Santorini, the southernmost of the Cycladic islands, lying fairly close to Crete, was a natural port of call on the commercial routes linking the Cyclades and Crete. The unique terrain and the oval shape of the island are the product of volcanic activity during the prehistoric period. The volcanic soil of the arid island is conducive to the cultivation of vines and a few cereals. Traces of human activity have been observed dating from the 3rd millennium BC, and the excavations at Akrotiri have confirmed the existence during the Middle Cycladic period (2000/1900 - 1550/1500 BC), of an important civilization which was abruptly interrupted by an eruption of the volcano. After this, the island remained uninhabited for about two centuries, with life returning about the 13th c. BC.

Herodotus states that Santorini was colonized from Sparta under king Theras, son of Autesion, grand-son of Kadmos, and great-great-grandson of Oepidus. In the 9th c. BC it was a purely Dorian colony, with its centre at the settlement of Ancient Santorini on the strongly defended site of Mesa Vouno. After an extended period of drought on the island, the inhabitants founded a colony at Kyrene in Africa, in 630 BC.
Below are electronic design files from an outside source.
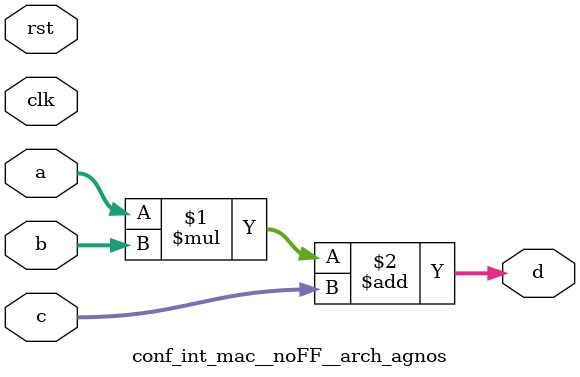
<source format=v>

module conf_int_mac__noFF__arch_agnos( clk, rst, a, b, c, d
 );
//--- parameters
//parameter BT_RND = 0
parameter OP_BITWIDTH = 16; //operator bit width
parameter DATA_PATH_BITWIDTH = 16; //flip flop Bit width


//--- input,outputs
input clk;
input rst;
input [DATA_PATH_BITWIDTH -1:0] a;
input [DATA_PATH_BITWIDTH-1:0] b;
input [DATA_PATH_BITWIDTH-1:0] c;
output [DATA_PATH_BITWIDTH-1:0] d;


//--- no flop design
assign  d = (a * b) + c;

endmodule

</source>
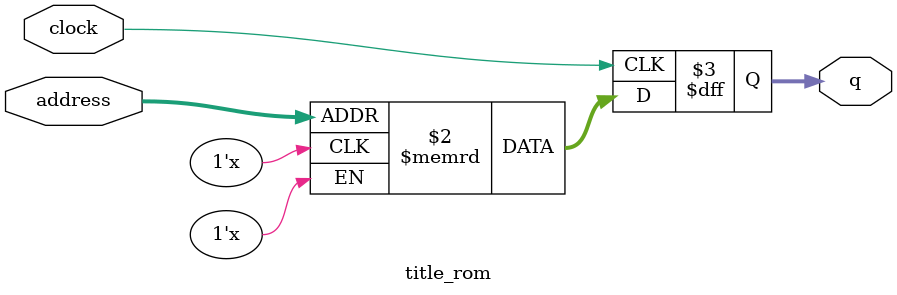
<source format=sv>
module title_rom (
	input logic clock,
	input logic [16:0] address,
	output logic [2:0] q
);

logic [2:0] memory [0:76799] /* synthesis ram_init_file = "./title/title.COE" */;

always_ff @ (posedge clock) begin
	q <= memory[address];
end

endmodule

</source>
Excavations at the settlement of ancient Santorini have uncovered a large Hellenistic town which, along with the port at ancient Santorini, was used as a naval and military base by the Ptolemies, who settled a sizeable garrison here.

To Santorini are assigned the uninscribed archaic staters with a depiction of two dolphins swimming in opposite directions on the obverse, and two incuse squares on the reverse (525 and 510 BC). Study of hoards indicates that the Archaic mint probably functioned for only a short period, since the island's currency needs were met by Aigenitan "turtles".

The depictions on the bronze coins of the mid-4th and 3rd c. BC are influenced by the cults of the gods and their symbols. A memory of the representation on the Archaic stater with two dolphins survives in the bronze coins, though there are now three dolphins and they are rendered on the reverse, while the obverse is engraved with the head of the god Apollo.